Adding Brier-Score Calculation and Calibration Plots (smooth and binned version)

[laqua-stack]

Hi @sebp,
This pull requests adds an IPCW-based Brier-Score Calculation to the metrics.py.
For details about the calculation cf. the comments in the metrics.py.

Moreover, a modified version of r's calPlot using loess smoothing on jackknife pseudovalues is suggested for visual assessment of model calibration.

For a usage scenario, I modifed your Random Survival Forrest Example. Maybe, you would like to add/modify the post on your blog?
TODOS:

• shipping an apache license with it, as the brier score calculation is parly a modified version from pysurival, which comes with Apache 2.0 license. Hence, it may be modified and shared, but the license should be mentioned, shouldn't it?
• changing the used product limit estimator (from lifelines) to the one of sksurv.nonparametric.
  However, for the binned version of the calibration plot confidence intervals for the Kaplan-Meier estimates are needed.

In case of any questions, feel free to ask! I hope, that I can respond accordingly ;-)

Beste Grüße, Fabian Laqua

[sebp]

Thanks so much for helping to improve scikit-survival!

I haven't checked your code in detail, yet, but one important thing that's currently missing is unit tests. You would need to provide a couple of examples to check that the implementation returns the desired results, especially for failure cases (e.g. all times are censored). If it's based on an R implementation, you can just take the outputs from there and add a unit test that checks that the python implementation arrives at the same result.

[laqua-stack]

Dear @sebp,

thank you for your reply.
Yes, we need Unit-tests.
However, even though there is a r implementation for the calibration plot, I haven't (need to admit, that I cannot read r ;-) ) translated the r code, but rather implemented, what I found in the cited papers.
Unfortunately, I am currently not able to spend much time on it since I am currently full-time involved in clinical routine work (COVID-19...). That is also why I opened the pull request with incompletely tested code. I hoped, that someone (maybe you :-) ) could take a deep look at it and perform the tests.

[sebp]

I had a closer look at your code. The implementation of the (integrated) Brier score seems straight forward. In addition, you implemented calibration_curve, which according to the references you provided is due to Graw et al. and Gerds et al. I'm not very familiar with these papers, but based on their abstract, they seem to focus on evaluating competing risks models. Currently, scikit-survival doesn't provide any competing risks models, so I wanted to ask how these methods are relevant for evaluating models for right censored data?

[laqua-stack]

Thank you for your effort. I hope, that I can clearify some things.

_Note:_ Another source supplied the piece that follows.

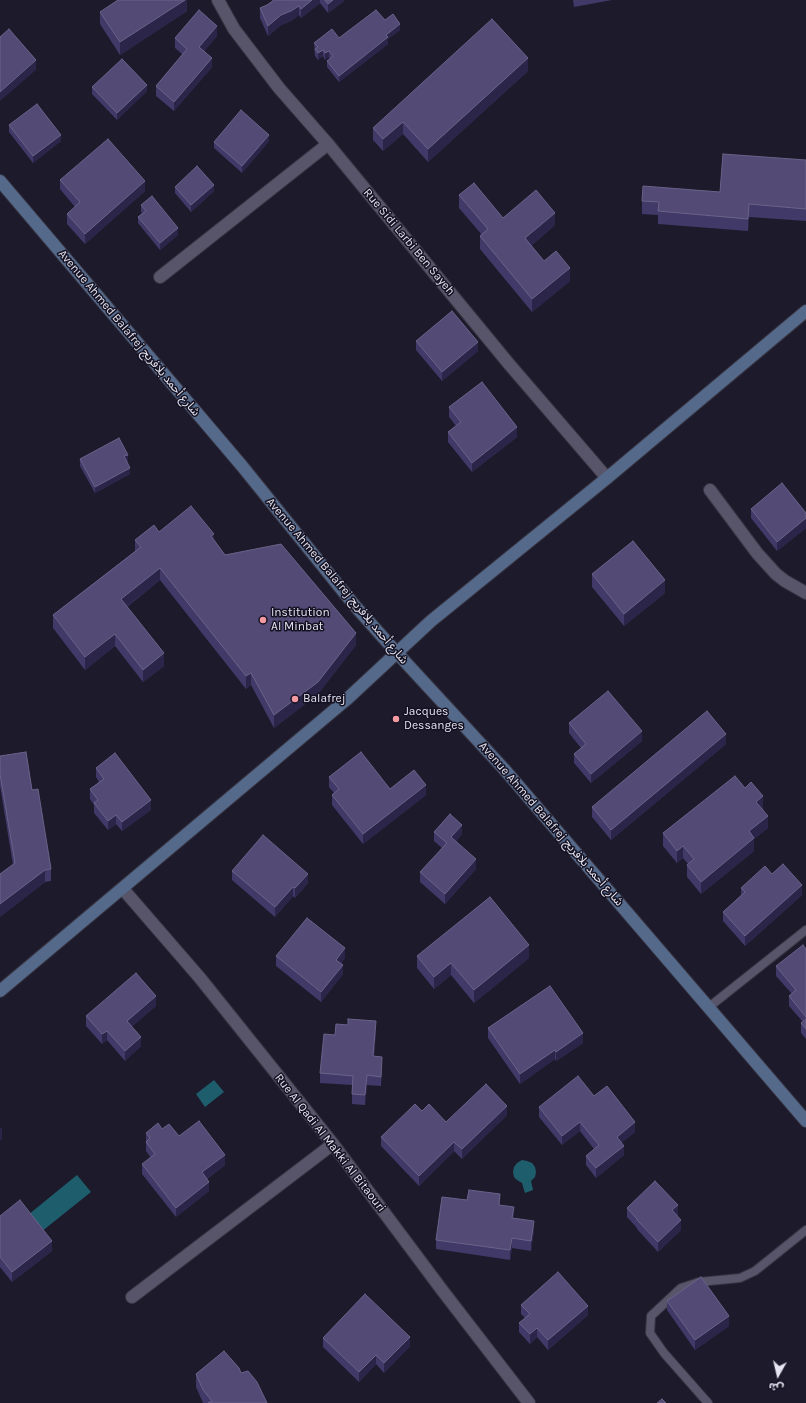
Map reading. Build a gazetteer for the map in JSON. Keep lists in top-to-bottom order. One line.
{"streets":{"main road":["Avenue Ahmed Balafrej شارع أحمد بلافريج"],"street":["Rue Sidi Larbi Ben Sayeh","Rue Al Qadi Al Makki Al Bitaouri"]},"places":["Institution Al Minbat","Balafrej","Jacques Dessanges"],"north":"bottom"}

Yes, their work deals with competing risks, but can be applied to "normal" right-censored survival data with only one event and uninformative censoring. In this implementation we consider a special case of competing risk analysis, where there is just one "competing" event of interest. Then the proposed Aalen-Johnson-Matrix-Estimator simplyfies to a Kaplan-Meier-Product-Limit estimator.

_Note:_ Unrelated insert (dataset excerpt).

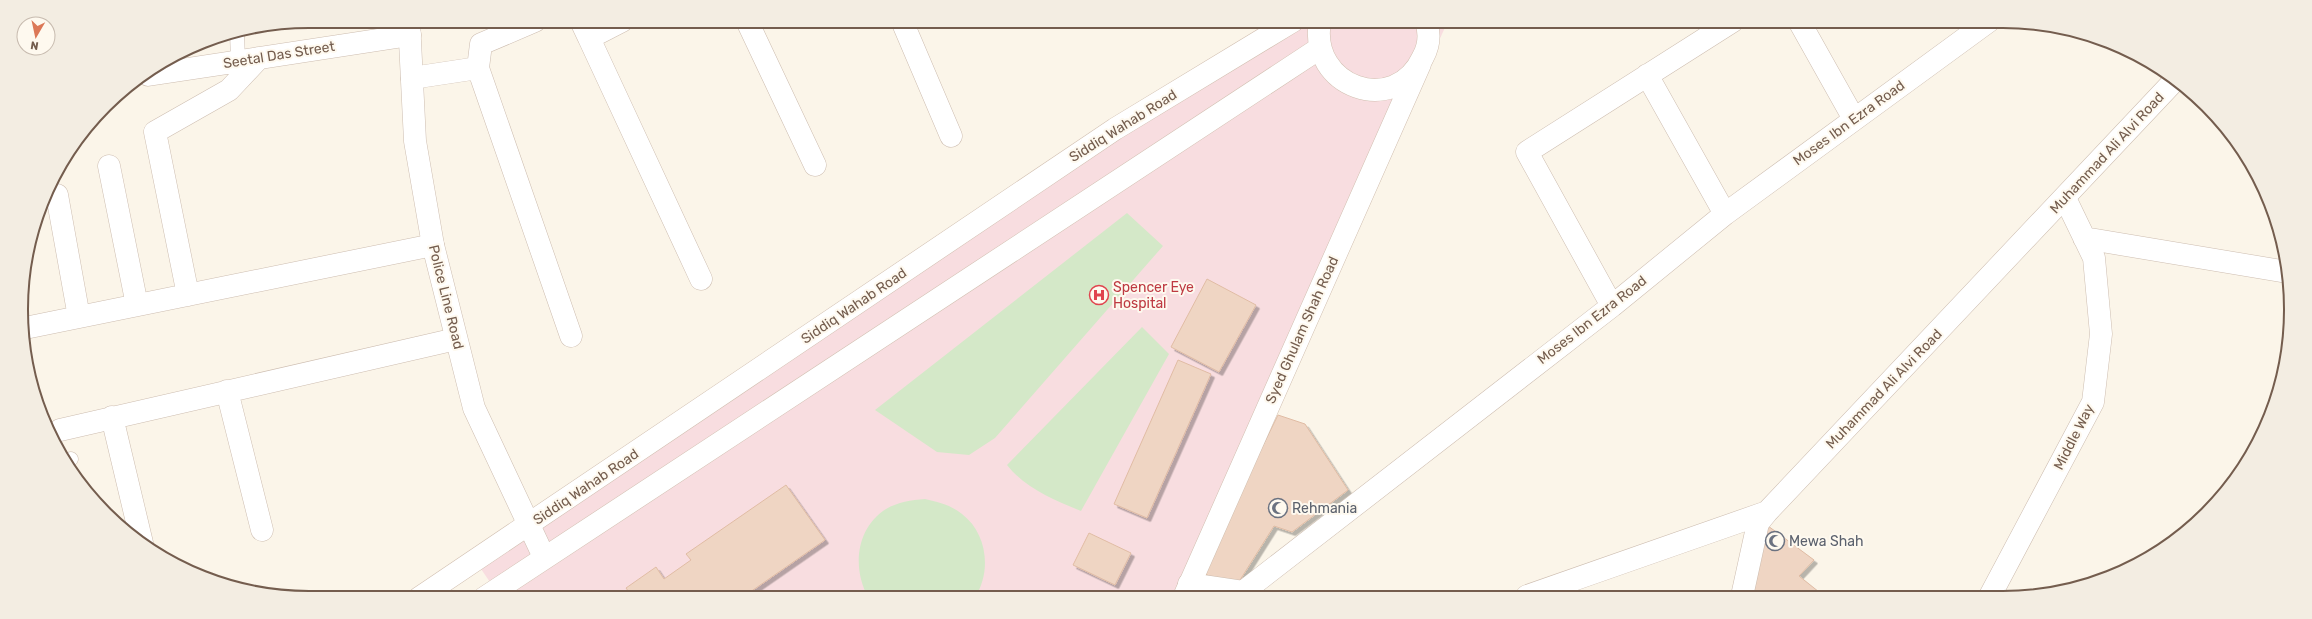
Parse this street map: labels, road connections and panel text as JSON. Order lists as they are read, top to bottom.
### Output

calibration_curve depicts either a binned calibration curve (pseudovalues = False), where the predicted survival is categorized in k-tiles (e.g. 10 is a common, but arbitrary choice) and the KM estimate for each of these bins is calculated (ie. actual survival) and plotted against the mean predicted survival in the relative bin. This is the visual analogue of the Hosmer-Lemeshow-Test.

Or (pseudovalues = True) Jacknife-pseudovalues are calculated in the given manner from KM estimate for the whole population and the subset, where the observation is left out and a (in this case non-parametric loess) smoother is applied to these pseudovalues and the smoothed curve is plotted against the predicted survival.

More on pseudo-observations including their properties in different settings: https://doi.org/10.1177%2F0962280209105020 and in the cited papers by Graw and Gerds et al.

Actually the r function calPlot in the package <pec> , this implementation is based on, works very fine with "normal" right censored survival data.

Once competing risks would be implemented (hey, what about a competing risk random survival forest? :-) ) we would ofcourse need to update the code (besides many other things to do) by exchanging the KM-product-limit estimator with the Aalen-Johnson estimator.

I hope I have clearified what it does.
Feel free to ask again, if something remains unclear.

[sebp]

I updated the code for brier_score and integrated_brier_score and merged it with master.

I haven't looked into calibration_curve yet, but I'm a little bit hesitant as it does add two additional dependencies: matplotlib and skmisc. In any case, it needs to be rebased onto the latest changes in master and accompanied by unit tests first.

[laqua-stack]

Yes, the matplotlib dependency could be resolved if we instead returned the points of the calibration curve and let the user plot it and give the matplotlib frame as an example.

There would be an option to use the sklearn.neighbors.KNeighborsRegressor instead of the nonparametric loess smoother. However,we would need a way to ascertain optimal bandwidth, like in R's pec package. The beauty of loess is its simplicity with regard to the parameters to be set.